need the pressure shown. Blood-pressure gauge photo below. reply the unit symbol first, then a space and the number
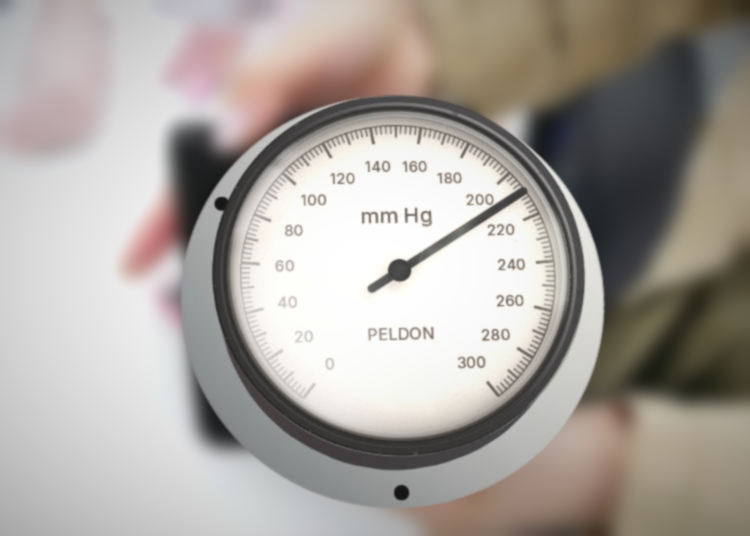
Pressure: mmHg 210
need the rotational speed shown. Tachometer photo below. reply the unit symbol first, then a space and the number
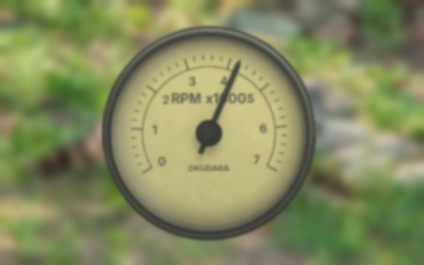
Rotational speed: rpm 4200
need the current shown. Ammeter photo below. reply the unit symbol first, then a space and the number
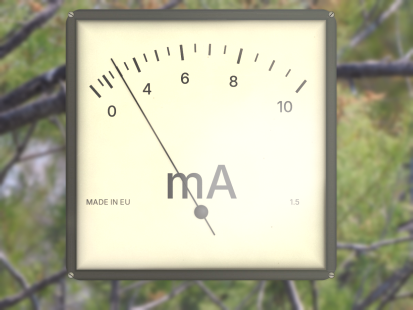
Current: mA 3
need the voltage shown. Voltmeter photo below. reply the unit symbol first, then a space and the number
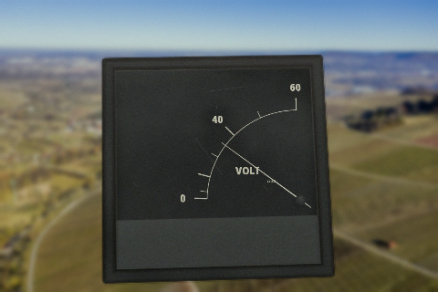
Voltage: V 35
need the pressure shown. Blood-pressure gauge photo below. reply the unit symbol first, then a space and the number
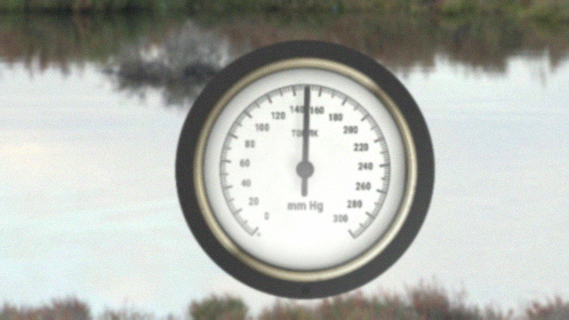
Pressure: mmHg 150
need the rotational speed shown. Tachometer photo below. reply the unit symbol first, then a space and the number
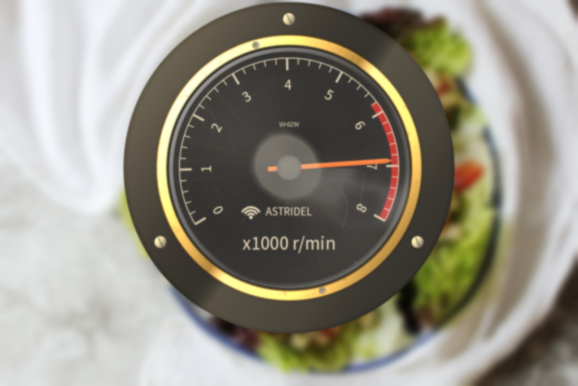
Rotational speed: rpm 6900
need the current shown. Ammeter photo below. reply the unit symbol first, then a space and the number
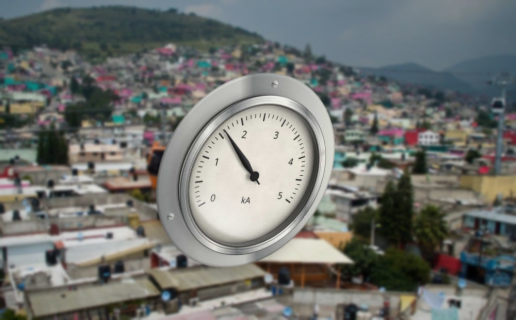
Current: kA 1.6
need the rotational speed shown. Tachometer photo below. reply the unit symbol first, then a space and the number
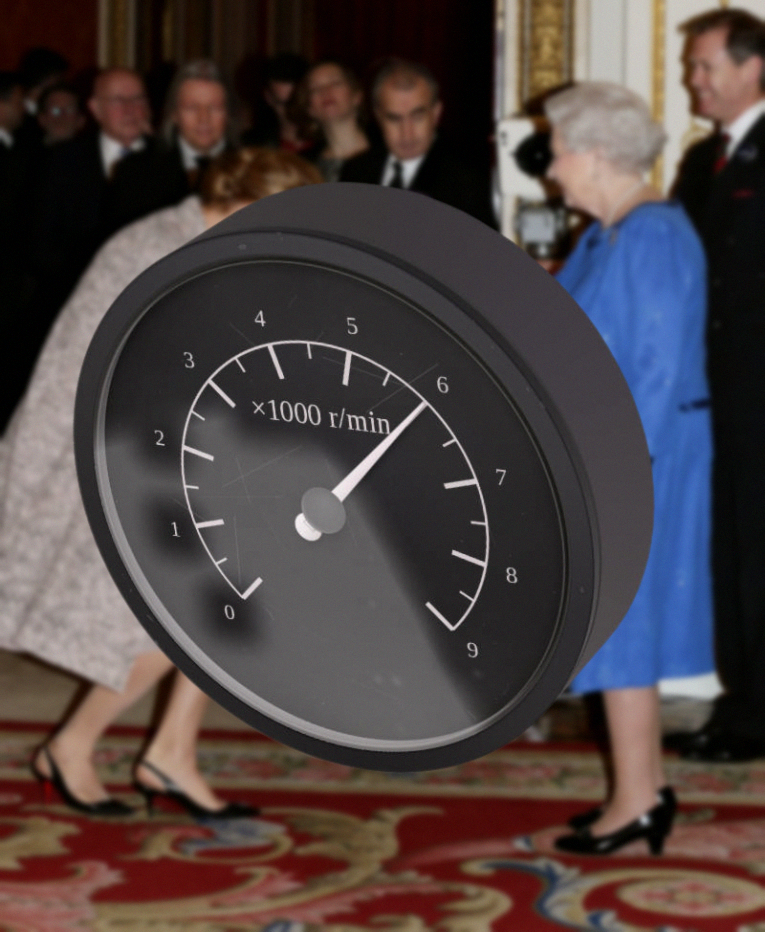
▬▬▬
# Assigned task
Output all of the lines above word for word, but leave out the pictures.

# Exercise result
need the pressure shown. Blood-pressure gauge photo below. reply the unit symbol first, then a space and the number
Pressure: mmHg 210
need the rotational speed shown. Tachometer photo below. reply the unit symbol first, then a space and the number
Rotational speed: rpm 4200
need the current shown. Ammeter photo below. reply the unit symbol first, then a space and the number
Current: mA 3
need the voltage shown. Voltmeter photo below. reply the unit symbol first, then a space and the number
Voltage: V 35
need the pressure shown. Blood-pressure gauge photo below. reply the unit symbol first, then a space and the number
Pressure: mmHg 150
need the rotational speed shown. Tachometer photo below. reply the unit symbol first, then a space and the number
Rotational speed: rpm 6900
need the current shown. Ammeter photo below. reply the unit symbol first, then a space and the number
Current: kA 1.6
need the rotational speed shown. Tachometer photo below. reply the unit symbol first, then a space and the number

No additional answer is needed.